Puck laughs, his fingers back on Kurt's hips. He bounces his leg just to put Kurt off his balance-just to be a dick. "And how many of my problems are you going to be trying to take care of, instead of getting your shit done?"
"It's called teamwork for a reason." They both choose to ignore that they've never really worked with a team. Life is less stressful when you only have to watch one person's back at a time. Kurt goes back to grabbing Puck's shirt in his fists. He isn't ready to give up his perch. "If anything goes wrong," he says, to the screen-printed spider that rests just above where Puck's nipple ring had been. He doesn't finish the thought, but he knows he doesn't have to.
"I want my gun," Puck tells him, sounding resigned. He's getting a wallet complete with fake ID, thirteen bucks, and a company credit card; a cell phone with one number programmed in it; a keycard for the hotel room; and his high school experience in MILF chasing. They're breaking the rules with the phone. It's supposed to call the guy in the van. He presses his fingertips to the thin white line on Kurt's cheekbone, to Kurt's bicep and the slight pucker of skin he can find through three layers of clothing.

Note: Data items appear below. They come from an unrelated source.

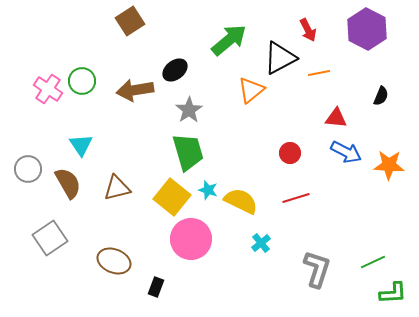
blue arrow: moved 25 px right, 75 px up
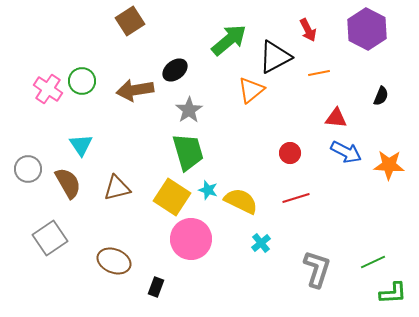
black triangle: moved 5 px left, 1 px up
yellow square: rotated 6 degrees counterclockwise
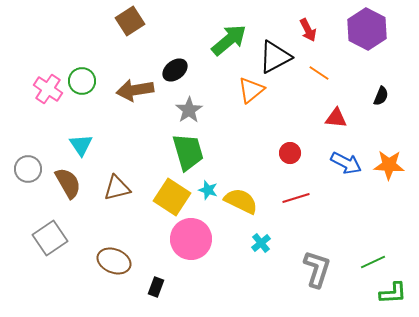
orange line: rotated 45 degrees clockwise
blue arrow: moved 11 px down
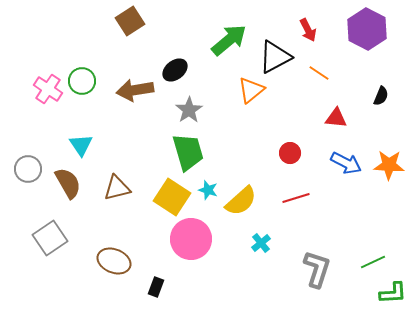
yellow semicircle: rotated 112 degrees clockwise
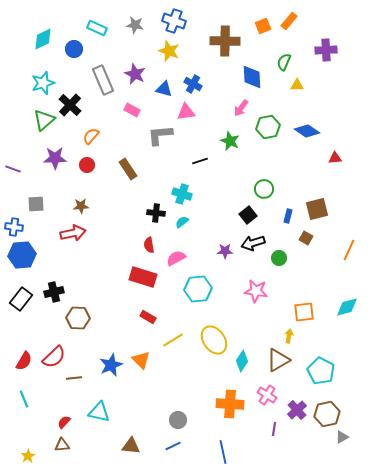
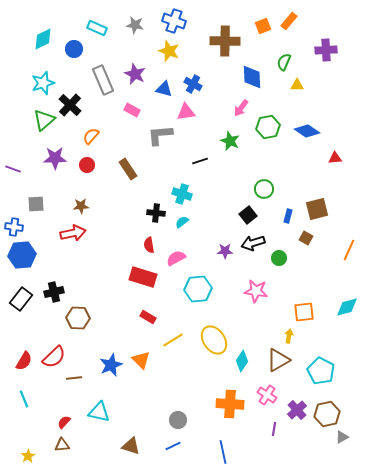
brown triangle at (131, 446): rotated 12 degrees clockwise
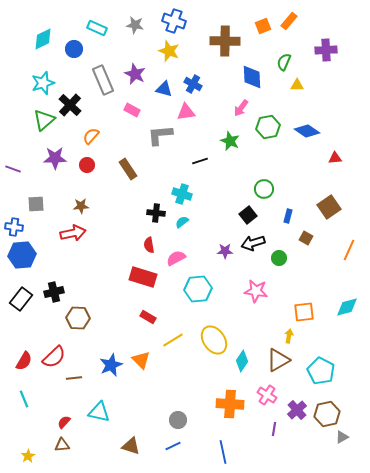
brown square at (317, 209): moved 12 px right, 2 px up; rotated 20 degrees counterclockwise
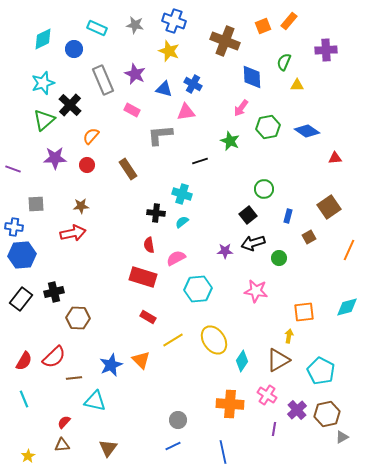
brown cross at (225, 41): rotated 20 degrees clockwise
brown square at (306, 238): moved 3 px right, 1 px up; rotated 32 degrees clockwise
cyan triangle at (99, 412): moved 4 px left, 11 px up
brown triangle at (131, 446): moved 23 px left, 2 px down; rotated 48 degrees clockwise
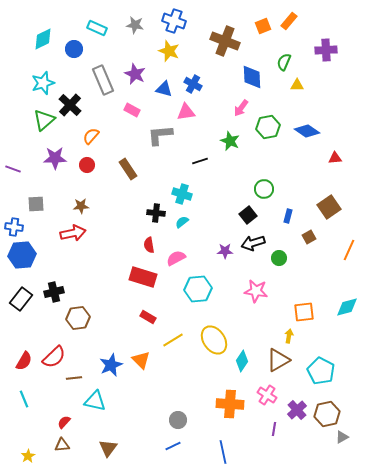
brown hexagon at (78, 318): rotated 10 degrees counterclockwise
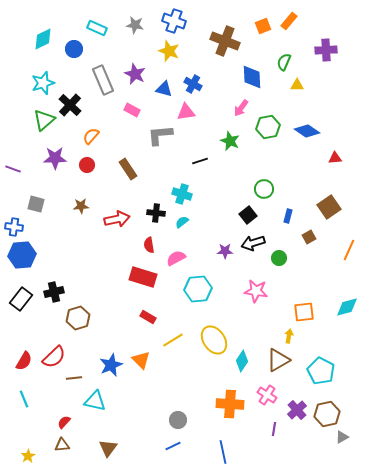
gray square at (36, 204): rotated 18 degrees clockwise
red arrow at (73, 233): moved 44 px right, 14 px up
brown hexagon at (78, 318): rotated 10 degrees counterclockwise
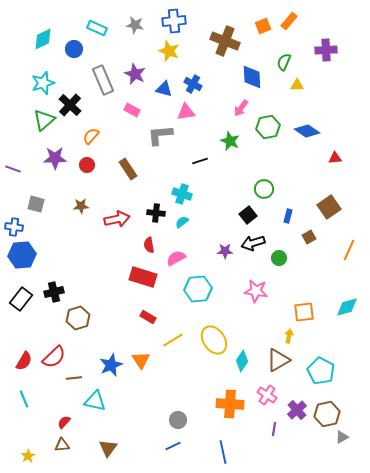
blue cross at (174, 21): rotated 25 degrees counterclockwise
orange triangle at (141, 360): rotated 12 degrees clockwise
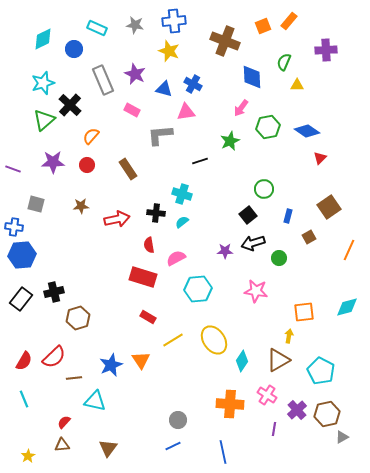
green star at (230, 141): rotated 24 degrees clockwise
purple star at (55, 158): moved 2 px left, 4 px down
red triangle at (335, 158): moved 15 px left; rotated 40 degrees counterclockwise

Kurt slides off of his lap before he can try to reciprocate. It would take far longer than they have. He doesn't get far though, Puck grabs his wrist, and reels him back in to stand between his strong, denim-clad thighs, and breaks script by saying: "If you run into-I don't care what the plan is, or what the job is, or what I'm supposed to do, okay. Do you understand me?"
And Kurt-Kurt really does. He huffs a laugh, rolls his eyes, and presses a kiss to the top of Puck's stupid hair. There are some rules he isn't willing to break. They're both like sports stars on game day, in their own ways. Puck wears his four-leaf clover boxers, and Kurt has to have something waiting for him on the other side. Something for goodnight, not for good luck.
He hands Puck a pair of Chuck Taylors, dirty and well-worn, and even though Puck hasn't even seen a pair since sometime between graduation day and Kurt helping him pack up his dorm room, they fit like they were made for him. Kurt sighs, deeply, like he's pained, and slips to his knees to tie the frayed laces.
There's not much to do after that, and the clock is ticking anyway. Daylight is wasting. Other stupid clichés that mean they can't just stand here forever, when they've got things to do. When he gets to his feet, he does so reluctantly.
Puck stands and automatically shoves his hands into his pockets and hunches his shoulders. It's so far removed from Puck that Kurt has no choice but to smile again. His hair is slicked forward, his earring is missing, his face looks greasy, and he's dressed like every third sixteen-year-old on the street with his wrinkled comic book t-shirt and loose fitting jeans.
"I mean it, you know," Puck says, softly, as Kurt puts a pair of thick-framed glasses on him, perching them carefully on Puck's nose. The frames are oversized, and not just a little bit ridiculous. You can't fault the classics. Kurt nods, but not to himself.
"How do I look?" Puck asks, his shoulders curling in even further, and his stupid eyebrow raised.
"Like you're doomed to spend your life as Clark Kent." Kurt squeezes his fingers, just once. He breathes out slowly through his nose, his eyes closed. He counts to five before he opens his eyes again. There are a lot of things he wants to say: break a leg, or if you get yourself killed I'm bringing you back to life just to murder you myself, or you look best on lazy mornings, wearing nothing but the rumbled sheets and a smile.
Puck pushes Kurt's sleeves up from where they've slipped down, and saves Kurt from all the words tripping over each other on his tongue by saying, "We should go back to Belize in the morning. It's time for a change of scenery for a while."
Before Kurt can respond, Puck leaves the room and doesn't even glance behind him. Kurt watches his back.